Perceptions of similarity
Studies show that a person’s perception of your similarity to them will tend to make you more likable to that person. In other words, you like people when you think you share things in common.
Some of the proposed reasons for this phenomenon are as follows:
- Consensual validation, where meeting people who share your values makes you feel validated for holding those values;
- Cognitive evaluation, which causes you to feel positive about this person because you feel positive about yourself; and
- Higher certainty of being liked by someone who is similar to you.
Other scientific bases for likeability
The Pratfall Effect is one basis for likeability that would likely not occur to many in the legal profession.
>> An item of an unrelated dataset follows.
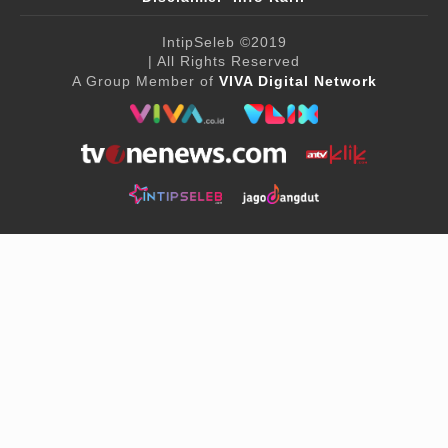
IntipSeleb
©2019
| All Rights Reserved
A Group Member of
VIVA Digital Network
This refers to the tendency for someone to be seen as more likable if they commit a minor mistake, while those perceived as “perfect” can actually be less likable.
But remember the emphasis on a minor mistake — we’re talking about spilling a cup of coffee, not blowing a court deadline.
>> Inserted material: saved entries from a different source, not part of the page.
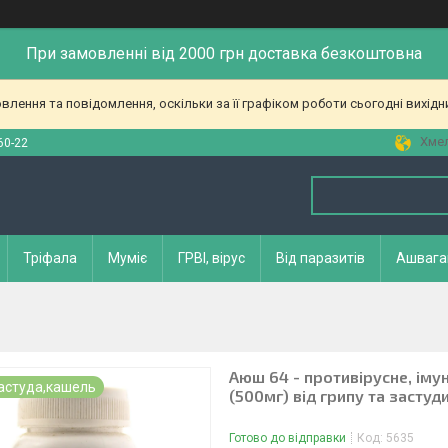
При замовленні від 2000 грн доставка безкоштовна
лення та повідомлення, оскільки за її графіком роботи сьогодні вихід
Хмел
60-22
Тріфала
Муміє
ГРВІ, вірус
Від паразитів
Ашвага
Аюш 64 - противірусне, імун
застуда,кашель
(500мг) від грипу та застуд
Готово до відправки
Код:
5635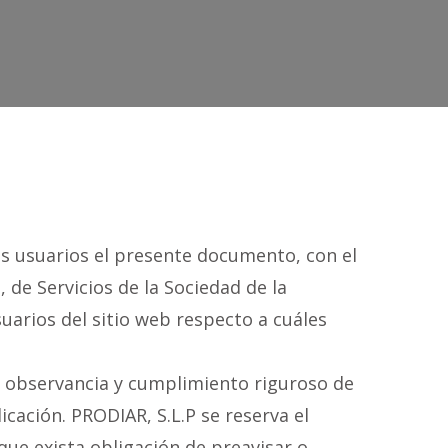
os usuarios el presente documento, con el
 de Servicios de la Sociedad de la
uarios del sitio web respecto a cuáles
 observancia y cumplimiento riguroso de
icación. PRODIAR, S.L.P se reserva el
que exista obligación de preavisar o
Another factor is the phenomenon of spontaneous trait transference — the tendency for communicators to be perceived as having traits they merely describe in others.
This suggests you should be wary of speaking negatively about others, as your listeners may assume you possess the same negative traits you are attempting to pin on others. Fortunately, when you speak positively, people associate all of those positive emotions with you, too.
Why likeability matters in the legal profession
There are a host of reasons likeability should matter to lawyers and other legal professionals. Winning over judges and juries, snagging new clients, networking well, being promoted and making partner — all these are solid bases for prioritizing likeability.
But is there research that demonstrates these benefits?
In fact, research has shown that juries find likable expert witnesses to be more credible.
If this phenomenon applies to expert witnesses, there is reason to believe it also applies to trial attorneys.
Likeability also positively influences a partner’s willingness to engage in collaboration — something to keep in mind when your client is being especially difficult.
And remember what we said about curiosity being a key to likeability? It turns out there are other benefits of curiosity, such as its ability to stimulate memory and learning. Cultivating a sense of curiosity has a positive effect on both likeability and some key mental functions for practicing law at a high level. Cool, right?
How legal professionals can become more likable
There is a great deal of anecdotal experience about how to become more likable, and much of it is quite valuable.
For example, being a better listener, asking follow-up questions, and finding common ground with others are all keys to likeability. You can also try making eye contact during conversation, smiling, and showing enthusiasm.
In light of the importance of curiosity, it makes sense to focus on that aspect of your personality.
While research may not be clear on how curiosity can be enhanced, it is likely to be a trainable skill, just like generosity and empathy.
Asking open-ended questions, listening carefully to the responses, and asking follow-up questions will do more than get you information. These actions will also enhance your own curiosity and thus your likeability.
If you feel like you need a change in your overall mindset to become more curious, try techniques like meditation and journaling.
Another scientifically proven way to become more likable is to have frequent interactions with another person.
In the days of increasingly common remote work environments, it is well worth remembering that face time can go a long way. In addition, providing information about yourself can decrease the likelihood of a person’s negative stereotype affecting their perception of you.
In the arsenal of skills and traits required in the legal profession, likeability is often not one of the first to come to mind. But as we can see, there are plenty of reasons for lawyers and legal professionals to prioritize their likeability, along with research-backed methods of improving in this area.